→ How to complete this task
Return the following from the records below: each line, word for word, starting with the line that contains "- portal vein" and going on through the line that contains "Diagnosis: Chronic Phase", with nothing outside that range.

--- Dataset records ---

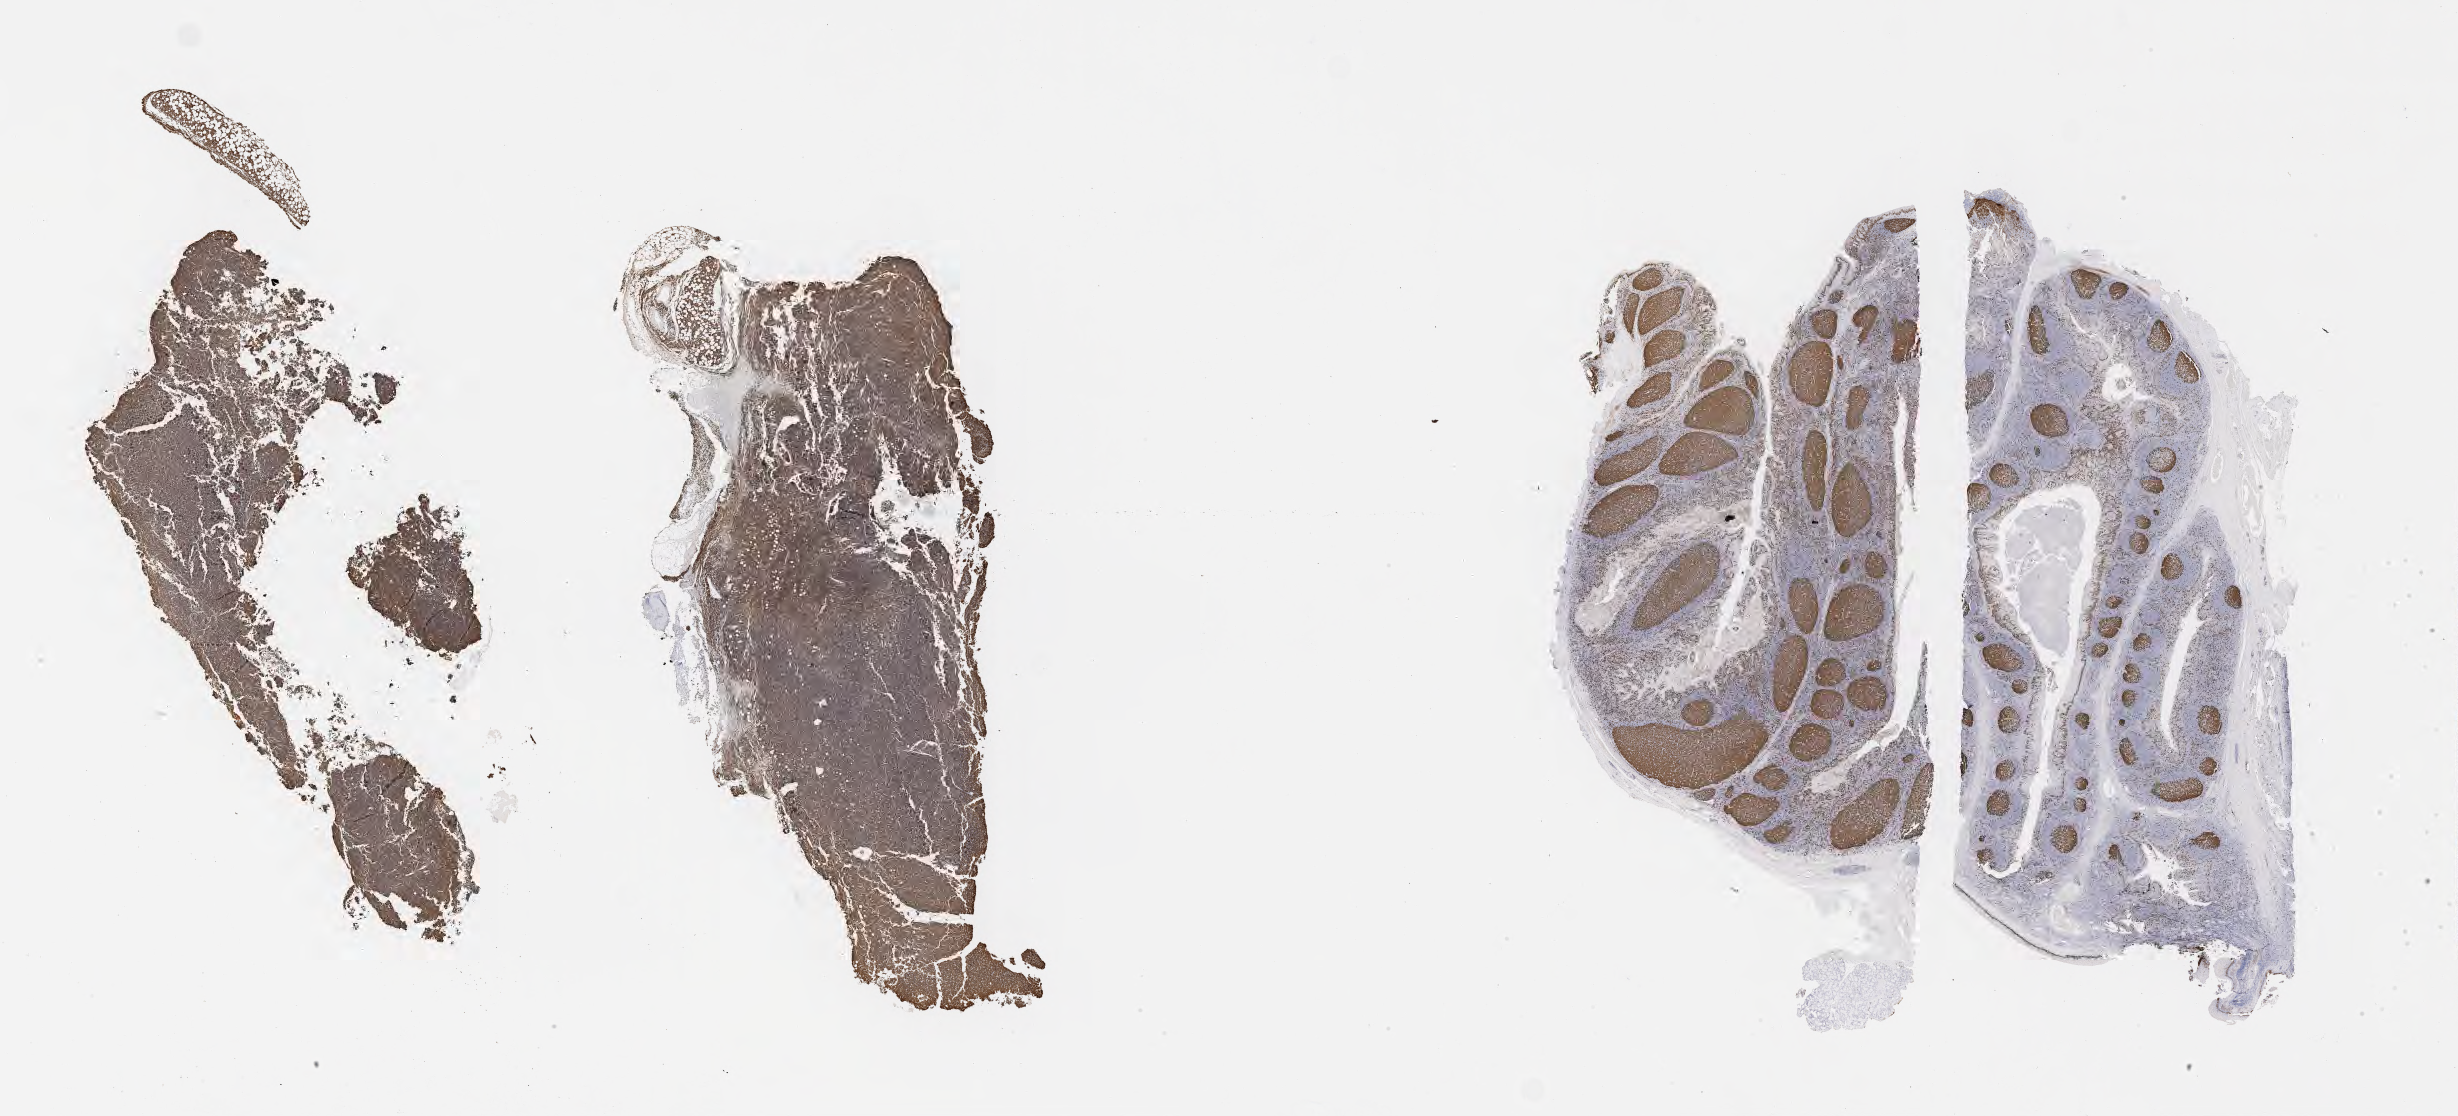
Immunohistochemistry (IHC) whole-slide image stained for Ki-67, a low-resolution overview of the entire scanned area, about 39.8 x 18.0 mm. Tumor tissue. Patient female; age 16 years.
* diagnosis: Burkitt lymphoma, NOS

---
--- Dataset records ---

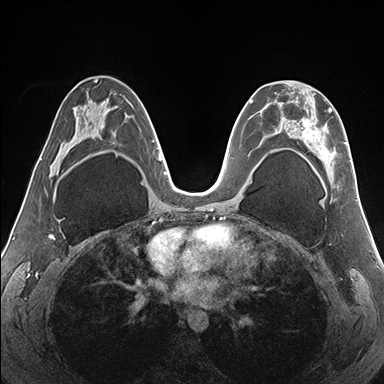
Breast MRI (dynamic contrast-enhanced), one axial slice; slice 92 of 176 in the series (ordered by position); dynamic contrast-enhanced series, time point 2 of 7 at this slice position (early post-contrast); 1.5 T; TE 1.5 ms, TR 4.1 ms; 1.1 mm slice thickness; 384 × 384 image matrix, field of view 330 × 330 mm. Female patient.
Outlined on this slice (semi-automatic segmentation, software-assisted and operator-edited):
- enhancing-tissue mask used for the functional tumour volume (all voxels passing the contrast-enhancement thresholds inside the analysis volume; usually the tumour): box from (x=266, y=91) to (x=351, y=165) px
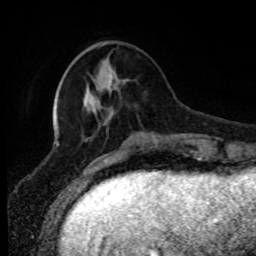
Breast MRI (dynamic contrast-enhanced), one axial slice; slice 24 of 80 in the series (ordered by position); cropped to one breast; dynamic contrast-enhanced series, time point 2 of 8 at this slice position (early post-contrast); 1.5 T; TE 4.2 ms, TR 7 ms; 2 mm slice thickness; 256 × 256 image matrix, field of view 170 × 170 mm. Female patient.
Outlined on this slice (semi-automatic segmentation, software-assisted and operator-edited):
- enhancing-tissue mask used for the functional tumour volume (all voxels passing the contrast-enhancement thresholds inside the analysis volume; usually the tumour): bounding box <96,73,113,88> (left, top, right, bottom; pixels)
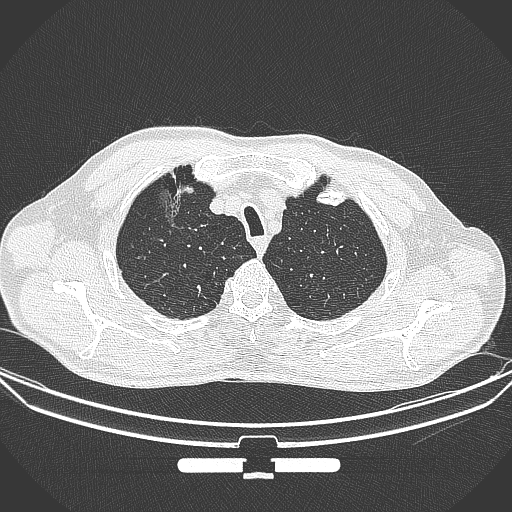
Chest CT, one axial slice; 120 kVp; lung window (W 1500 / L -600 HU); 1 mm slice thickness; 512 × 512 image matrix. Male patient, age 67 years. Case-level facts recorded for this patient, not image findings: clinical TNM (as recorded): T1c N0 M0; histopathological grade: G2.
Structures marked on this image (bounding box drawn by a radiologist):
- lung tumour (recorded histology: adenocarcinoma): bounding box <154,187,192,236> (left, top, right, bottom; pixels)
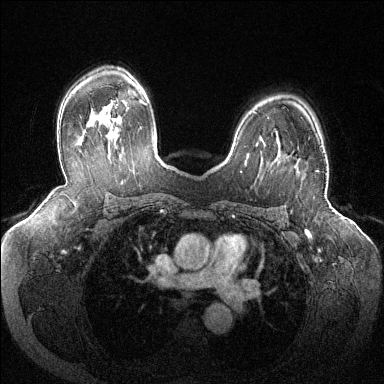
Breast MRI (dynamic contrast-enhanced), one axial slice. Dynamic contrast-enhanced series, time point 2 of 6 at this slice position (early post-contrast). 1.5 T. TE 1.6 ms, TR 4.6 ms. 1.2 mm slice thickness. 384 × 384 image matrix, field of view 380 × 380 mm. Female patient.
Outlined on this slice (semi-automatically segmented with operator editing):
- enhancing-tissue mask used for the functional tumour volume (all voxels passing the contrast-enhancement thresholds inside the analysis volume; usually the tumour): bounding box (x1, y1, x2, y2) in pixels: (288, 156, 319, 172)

---
--- Dataset records ---

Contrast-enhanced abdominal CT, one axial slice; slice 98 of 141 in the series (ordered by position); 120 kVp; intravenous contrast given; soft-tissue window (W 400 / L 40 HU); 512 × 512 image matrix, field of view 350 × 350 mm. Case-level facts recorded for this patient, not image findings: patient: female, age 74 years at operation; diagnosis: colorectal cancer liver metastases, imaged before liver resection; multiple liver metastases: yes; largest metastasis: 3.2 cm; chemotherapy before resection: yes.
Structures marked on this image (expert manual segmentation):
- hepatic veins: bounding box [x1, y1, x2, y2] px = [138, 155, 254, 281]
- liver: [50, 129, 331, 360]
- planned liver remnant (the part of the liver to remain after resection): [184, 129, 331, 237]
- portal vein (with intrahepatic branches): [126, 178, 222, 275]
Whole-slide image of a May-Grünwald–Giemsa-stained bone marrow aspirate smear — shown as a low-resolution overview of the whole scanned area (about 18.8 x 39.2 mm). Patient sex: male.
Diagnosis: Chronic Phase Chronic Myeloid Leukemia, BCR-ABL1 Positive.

---

→ Result
- portal vein (with intrahepatic branches): [126, 178, 222, 275]
Whole-slide image of a May-Grünwald–Giemsa-stained bone marrow aspirate smear — shown as a low-resolution overview of the whole scanned area (about 18.8 x 39.2 mm). Patient sex: male.
Diagnosis: Chronic Phase Chronic Myeloid Leukemia, BCR-ABL1 Positive.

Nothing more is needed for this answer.